**Supplied records**
|---|

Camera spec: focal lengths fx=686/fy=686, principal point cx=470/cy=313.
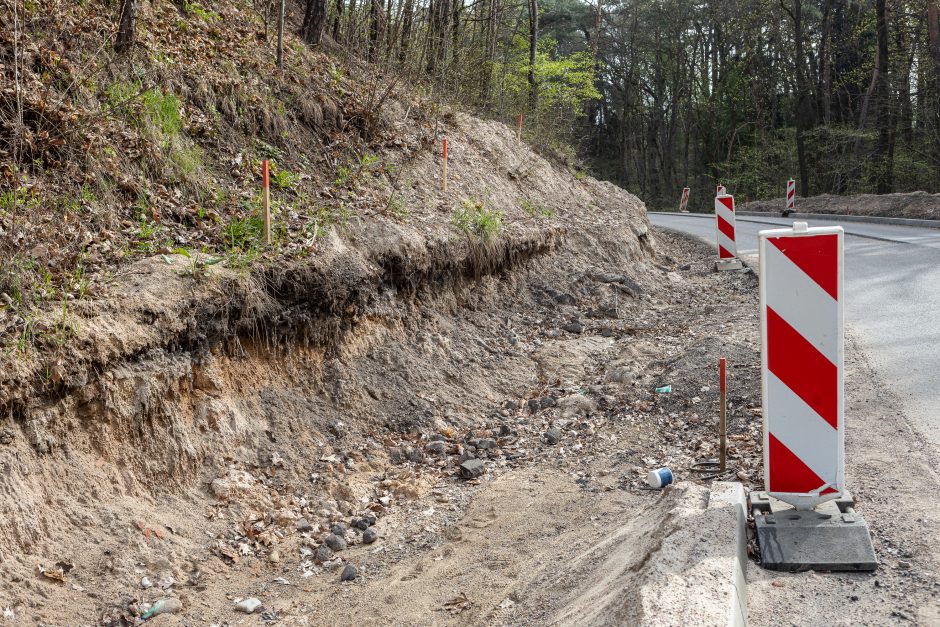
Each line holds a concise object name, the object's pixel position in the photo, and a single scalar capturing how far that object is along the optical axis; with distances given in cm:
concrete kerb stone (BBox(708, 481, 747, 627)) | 278
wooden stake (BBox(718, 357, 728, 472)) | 436
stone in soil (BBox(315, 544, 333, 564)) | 466
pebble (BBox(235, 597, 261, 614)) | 411
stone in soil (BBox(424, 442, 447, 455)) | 606
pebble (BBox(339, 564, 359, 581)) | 442
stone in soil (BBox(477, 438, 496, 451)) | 613
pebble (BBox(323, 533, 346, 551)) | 479
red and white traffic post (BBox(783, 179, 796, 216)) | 2378
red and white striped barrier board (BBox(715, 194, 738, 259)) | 1270
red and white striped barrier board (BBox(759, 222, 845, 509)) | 323
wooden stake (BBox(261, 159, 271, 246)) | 623
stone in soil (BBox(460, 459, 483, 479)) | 565
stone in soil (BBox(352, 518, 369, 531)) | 505
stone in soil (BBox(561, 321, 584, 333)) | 911
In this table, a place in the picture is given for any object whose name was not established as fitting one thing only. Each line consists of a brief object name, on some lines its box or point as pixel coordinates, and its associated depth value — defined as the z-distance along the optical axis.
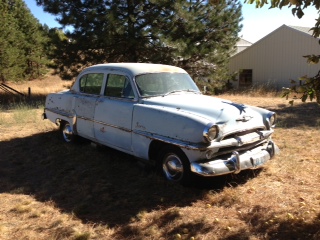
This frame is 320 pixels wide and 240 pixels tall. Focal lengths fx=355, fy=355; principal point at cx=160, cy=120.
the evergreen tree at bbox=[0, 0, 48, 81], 20.73
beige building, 25.62
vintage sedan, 4.41
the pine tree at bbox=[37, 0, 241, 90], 15.35
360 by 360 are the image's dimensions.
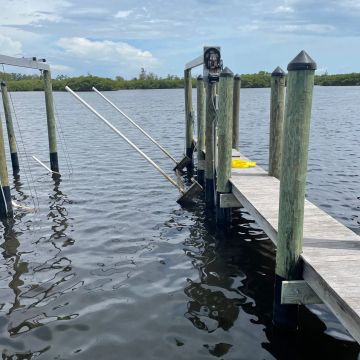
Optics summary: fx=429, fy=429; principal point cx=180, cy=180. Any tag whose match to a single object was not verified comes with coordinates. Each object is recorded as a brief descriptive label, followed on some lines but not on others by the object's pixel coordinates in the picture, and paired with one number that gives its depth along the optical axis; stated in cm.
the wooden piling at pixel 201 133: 1208
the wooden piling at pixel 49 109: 1448
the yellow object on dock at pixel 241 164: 1025
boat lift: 1117
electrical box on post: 984
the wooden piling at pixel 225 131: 812
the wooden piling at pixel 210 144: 972
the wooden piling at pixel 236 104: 1250
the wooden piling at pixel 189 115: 1474
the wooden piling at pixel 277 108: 816
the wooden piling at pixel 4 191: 951
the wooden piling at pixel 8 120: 1473
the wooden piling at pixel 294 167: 450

|---|

The answer consists of the line holding "the wooden piling at pixel 8 120: 1473" and every line after it up to the end of the records, word for word.

**Solution to the problem**
the wooden piling at pixel 8 120: 1473
the wooden piling at pixel 294 167: 450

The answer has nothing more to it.